When asked in surveys, Ohio voters follow the rest of the nation in consistently naming the economy in general as the top issue. A CBS poll from late August, for example, cited 59 percent of Ohio voters as calling the economy “extremely important” in determining their vote, with only health care among other issues managing to top 45 percent.

Still, Mr. Obama has used the auto issue to disparage Mr. Romney, saying that if the Republican had gotten his way, the U.S. car industry would have crumbled.

“If we had taken your advice, Gov. Romney, about our auto industry, we’d be buying cars from China instead of selling cars to China,” Mr. Obama said at Monday’s third and final presidential debate.

In making the charge, the Obama campaign typically cites a November 2008 op-ed in the New York Times headlined “Let Detroit Go Bankrupt.”

In it, Mr. Romney wrote that he favored a “managed bankruptcy” that would give Detroit a “path to the fundamental restructuring the industry needs.” This was more or less what eventually happened — GM and Chrysler did go bankrupt and restructured, albeit under government auspices. Contrary to what Mr. Obama has said, Mr. Romney never proposed the liquidation of GM or Chrysler.

Mr. Romney didn’t mention the auto rescue during a campaign stop in Cincinnati on Thursday, but his campaign continues to push back against the president. Mr. Romney’s Ohio campaign manager, Scott Jennings, pointed to Ohioans — like the Sargents and Mr. Lewis — who got the short end of the stick as a result of the bailout.
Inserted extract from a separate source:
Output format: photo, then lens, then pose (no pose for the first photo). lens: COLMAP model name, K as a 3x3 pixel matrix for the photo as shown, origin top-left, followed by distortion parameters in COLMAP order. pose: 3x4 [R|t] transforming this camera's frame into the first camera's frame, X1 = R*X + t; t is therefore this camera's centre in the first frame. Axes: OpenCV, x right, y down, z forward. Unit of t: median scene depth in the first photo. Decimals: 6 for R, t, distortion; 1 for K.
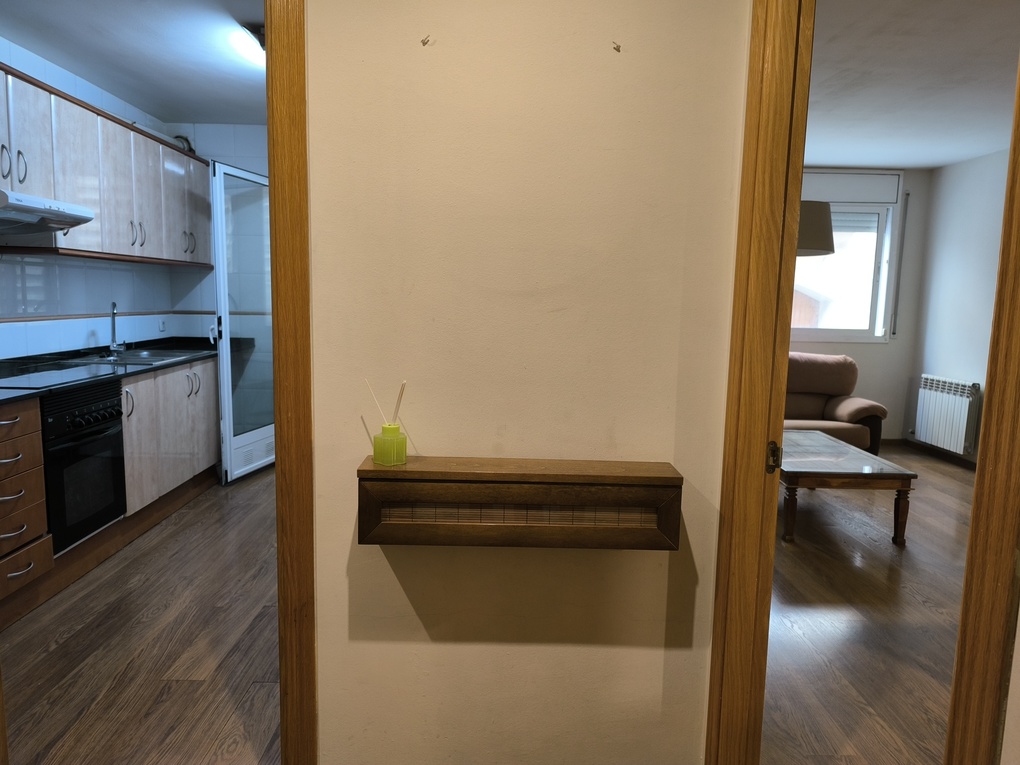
lens RADIAL K [[697.6, 0, 504.9], [0, 697.6, 385.6], [0, 0, 1]] dist [0.051473, -0.055425]
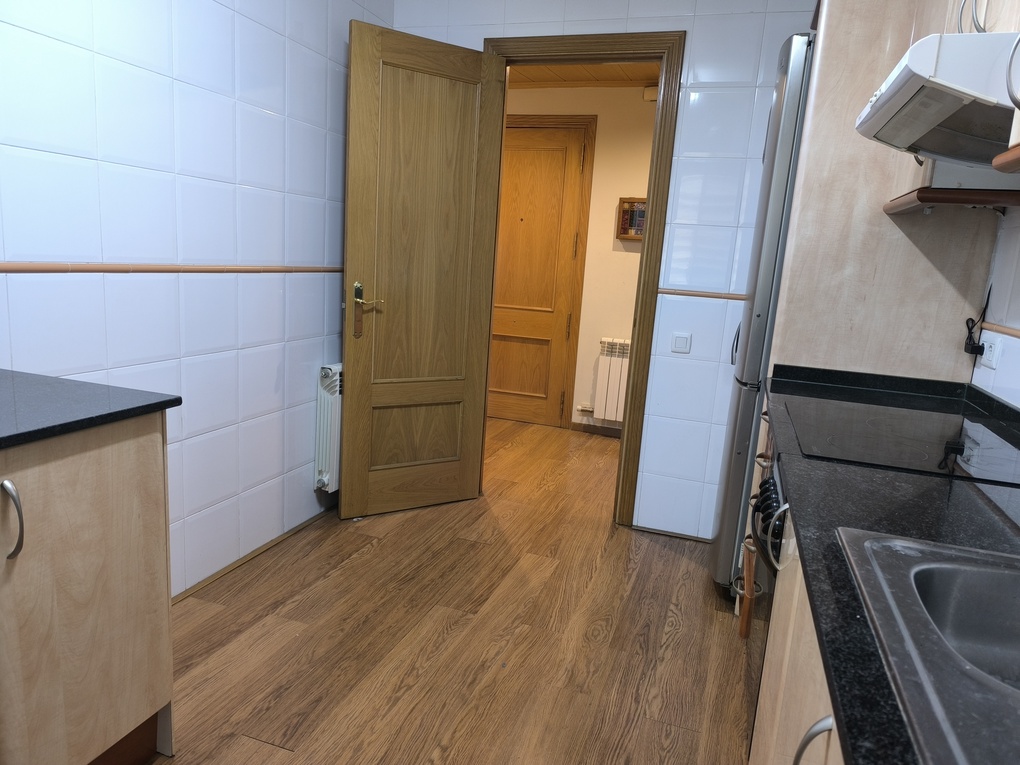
lens RADIAL K [[697.6, 0, 508.2], [0, 697.6, 386.4], [0, 0, 1]] dist [0.051473, -0.055425]
pose [[-0.938039, -0.147270, 0.313677, -0.485842], [-0.045813, 0.949958, 0.309000, -0.166331], [-0.343487, 0.275484, -0.897845, 1.343708]]
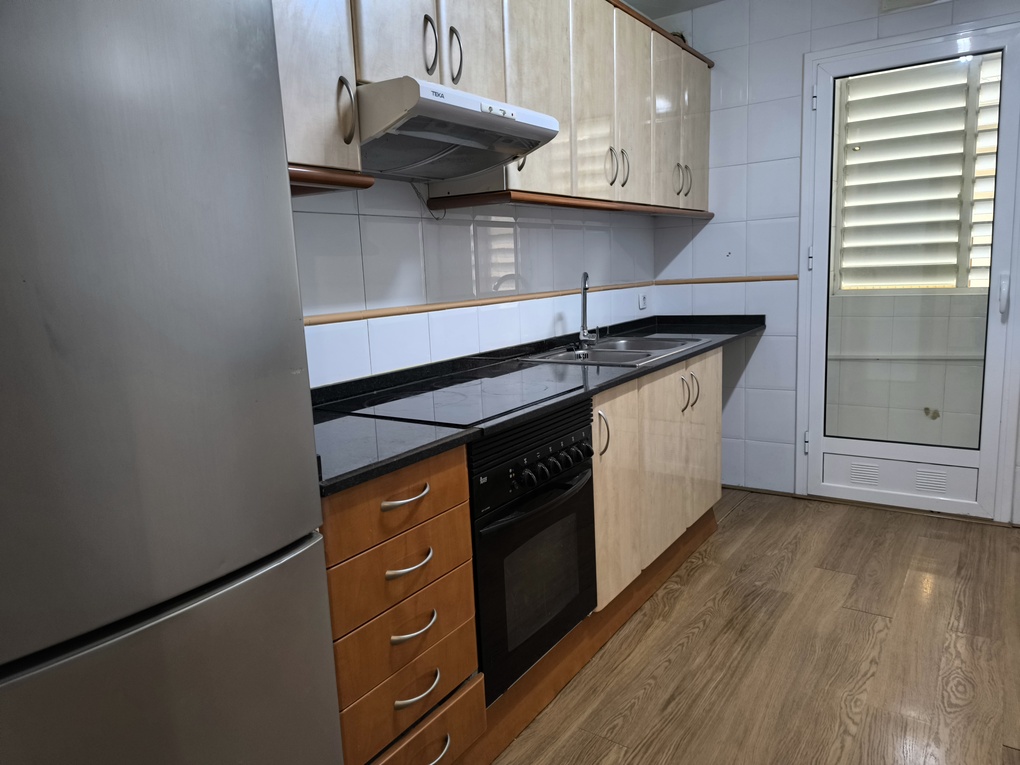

“The fact is Obama picked winners and losers inside this deal — and many Ohioans were on the losing end. Delphi retirees lost their pensions. Many dealerships closed. And now we hear Jeep is thinking of moving production from Toledo to China,” Mr. Jennings said. “Mitt Romney is a car guy, a son of Detroit. To argue he would do anything other than help support American automakers is just ridiculous.”

The two campaigns’ sparring over the bailout may be good action for political pundits, but the average Ohio voter is instead looking at the economy as a whole, and that is driving many of them to Mr. Romney.

Judy Gierl, a community volunteer from Cincinnati, said she voted for Mr. Obama in 2008 and still agrees with him on many social issues, yet can’t support his re-election.

“I think he’s a great guy, but the economy is the most important issue to me, and I’ve been disappointed on the economy,” she said Thursday morning as she stood outside the Romney rally in Cincinnati.